• **TASK STATEMENT**:
Please answer these questions using the review of a book on Eisenhower's national security policy.
1. What doctrine of Eisenhower's does the teaser say the book probes?
2. Whose regime, overthrown in 1954 with a part played by the CIA, does the review mention?
3. In what year did U.S. troops land in Lebanon?

• **GIVEN TEXT**:

☆ ☆ ☆ ☆

Gambling with the Fate of the World

Gambling with the Fate of the World

Mini Teaser: Why has there been no World War III? A new tome probes the Cold War policy most relevant to this puzzle—Eisenhower’s doctrine of “massive retaliation” threatening a nuclear response against conventional threats.

by Author(s): H. W. Brands
 

Nor does Thomas cover the waterfront of foreign policy. Africa gets scant mention and Latin America little beyond an account of the CIA’s part in the 1954 overthrow of the Jacobo Arbenz regime in Guatemala. The Middle East is treated sporadically. Thomas discusses Iran and the restoration of the shah in 1953, the Suez War of 1956 and the landing of U.S. troops in Lebanon in 1958. This crisis-driven coverage is appropriate to Thomas’s purpose, which is to examine Eisenhower’s approach to the big issues of national security. But it leaves the reader wondering whether Eisenhower’s responses always suited the stimuli. Mohammed Mossadegh had powerful enemies within Iran; his government might have fallen without the push from the United States. If it had, subsequent generations of Iranians would have had a harder time making a villain out of America. Thomas quotes Eisenhower as asking, at a meeting of the National Security Council on Iran, why it wasn’t possible “to get some of the people in these down-trodden countries to like us instead of hating us.” He seemed honestly puzzled. Yet he signed off on an operation that increased the hatred for the United States. If the decision was necessary—if Iran and its oil were in imminent danger of a Soviet takeover—the anti-American sentiment Eisenhower’s decision generated may have been a necessary cost of defending American security. But Thomas’s tight focus on Eisenhower gives us the view from the Oval Office without allowing us to assess the accuracy of that view—and therefore the wisdom of Eisenhower’s decisions.

☆ ☆ ☆ ☆

• **DATASET CONTENT**:
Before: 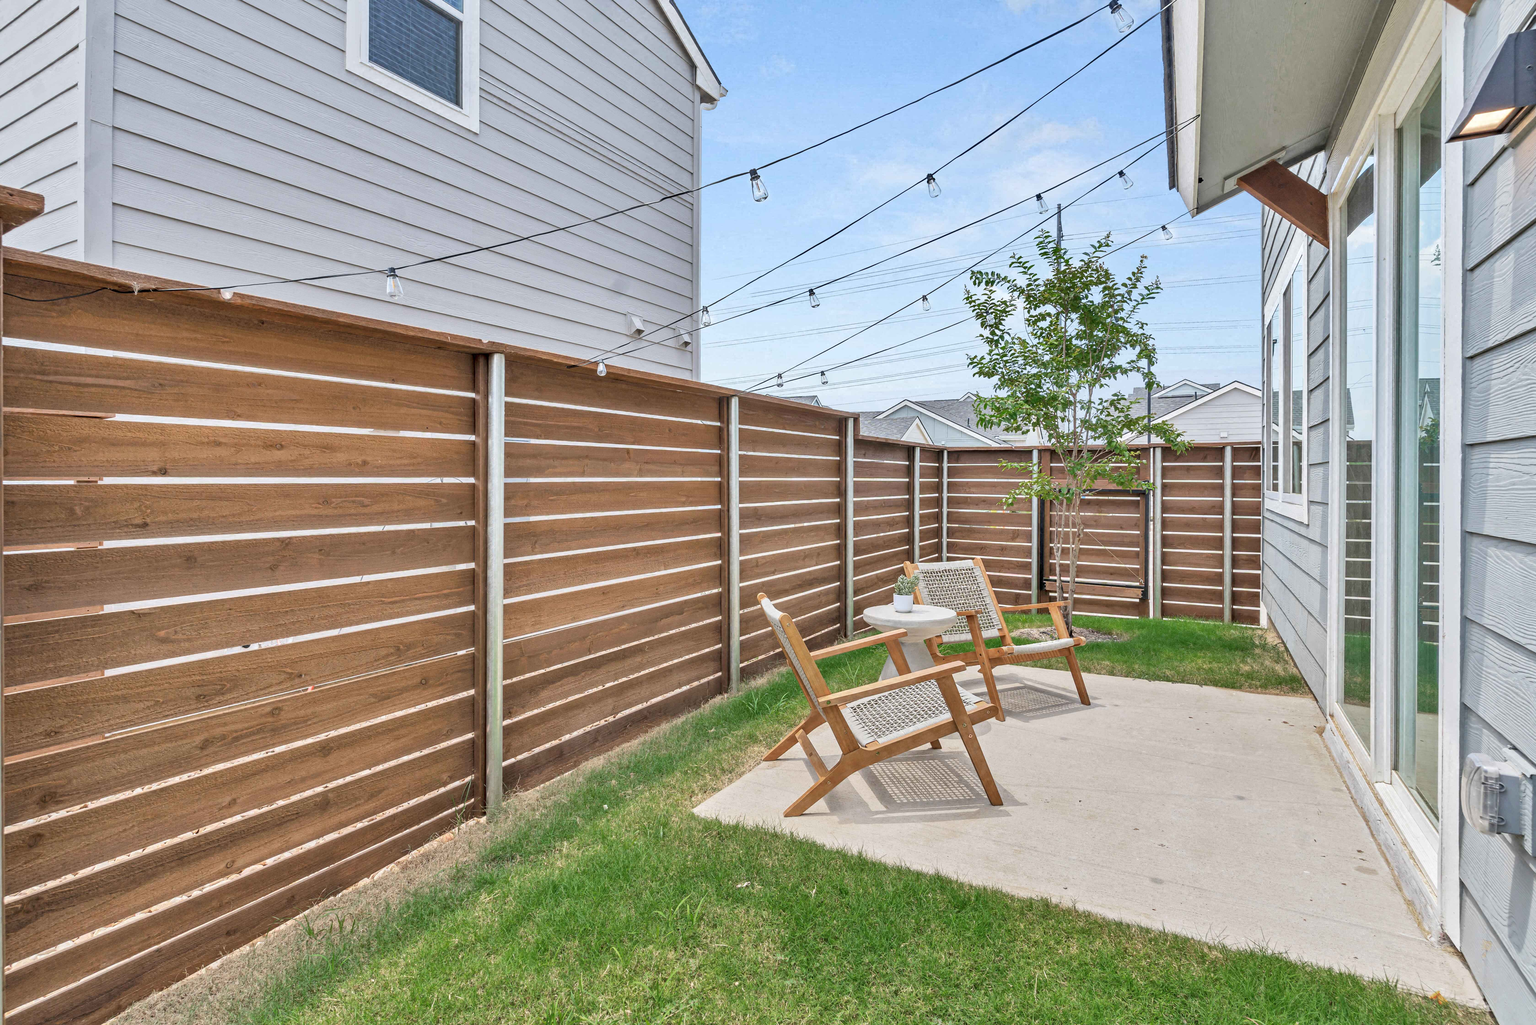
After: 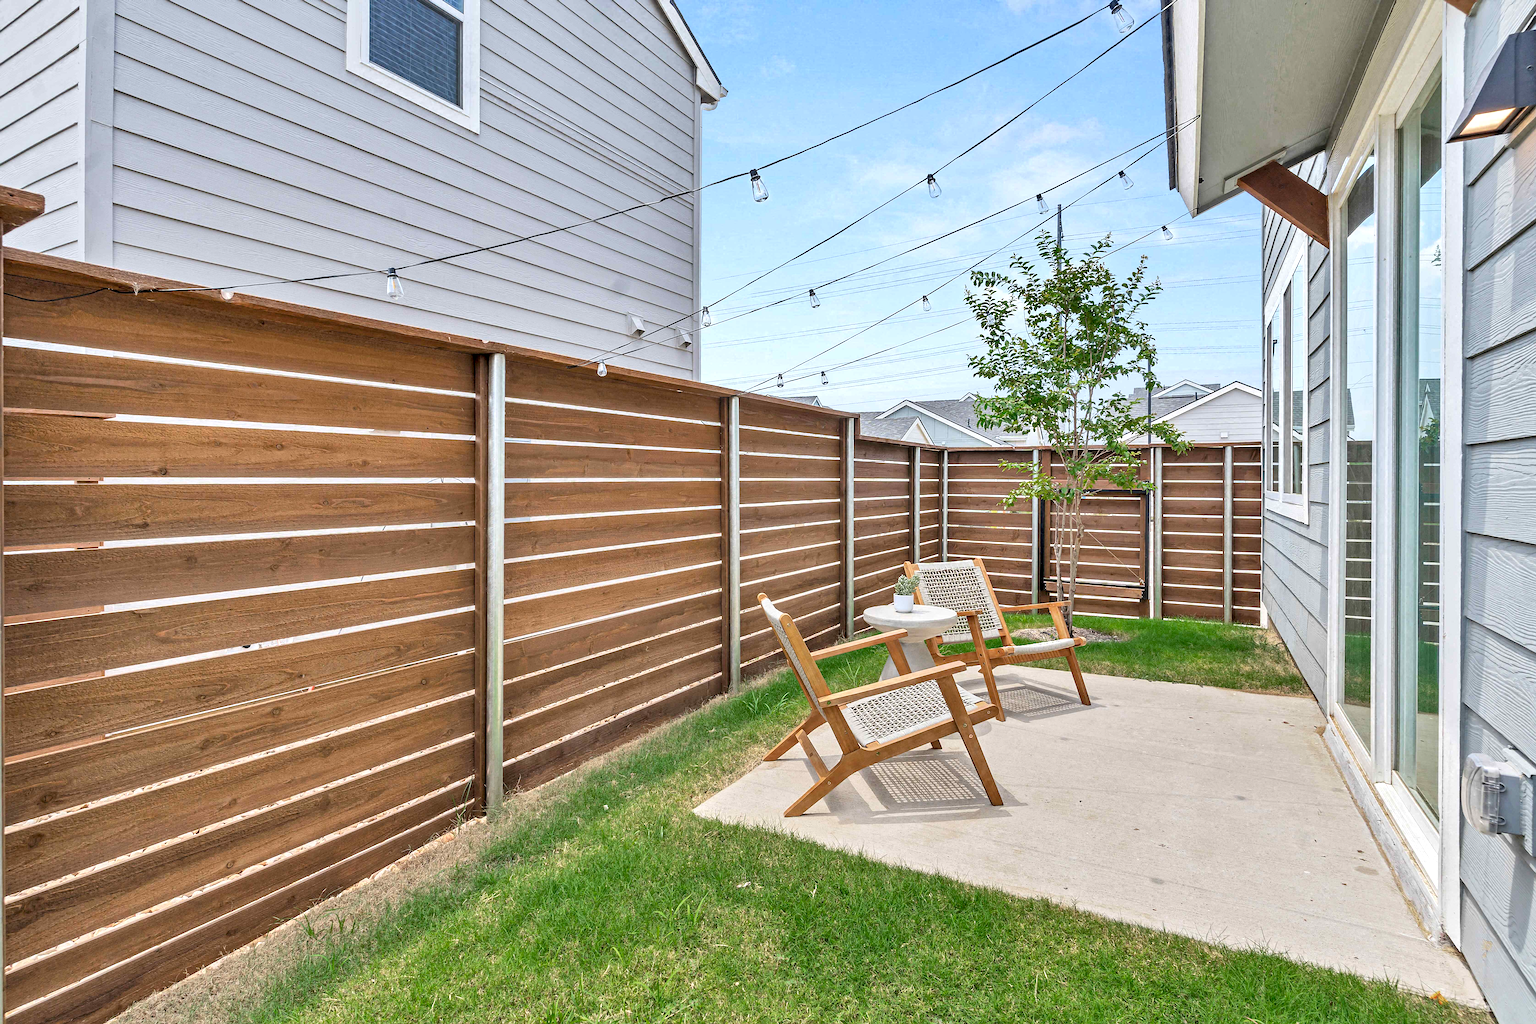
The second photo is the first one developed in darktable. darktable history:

☆ ☆ ☆ ☆

• **ANSWER TO THIS PROBLEM**:
1. The doctrine of "massive retaliation," which threatened a nuclear response against conventional threats.
2. The regime of Jacobo Arbenz in Guatemala.
3. 1958.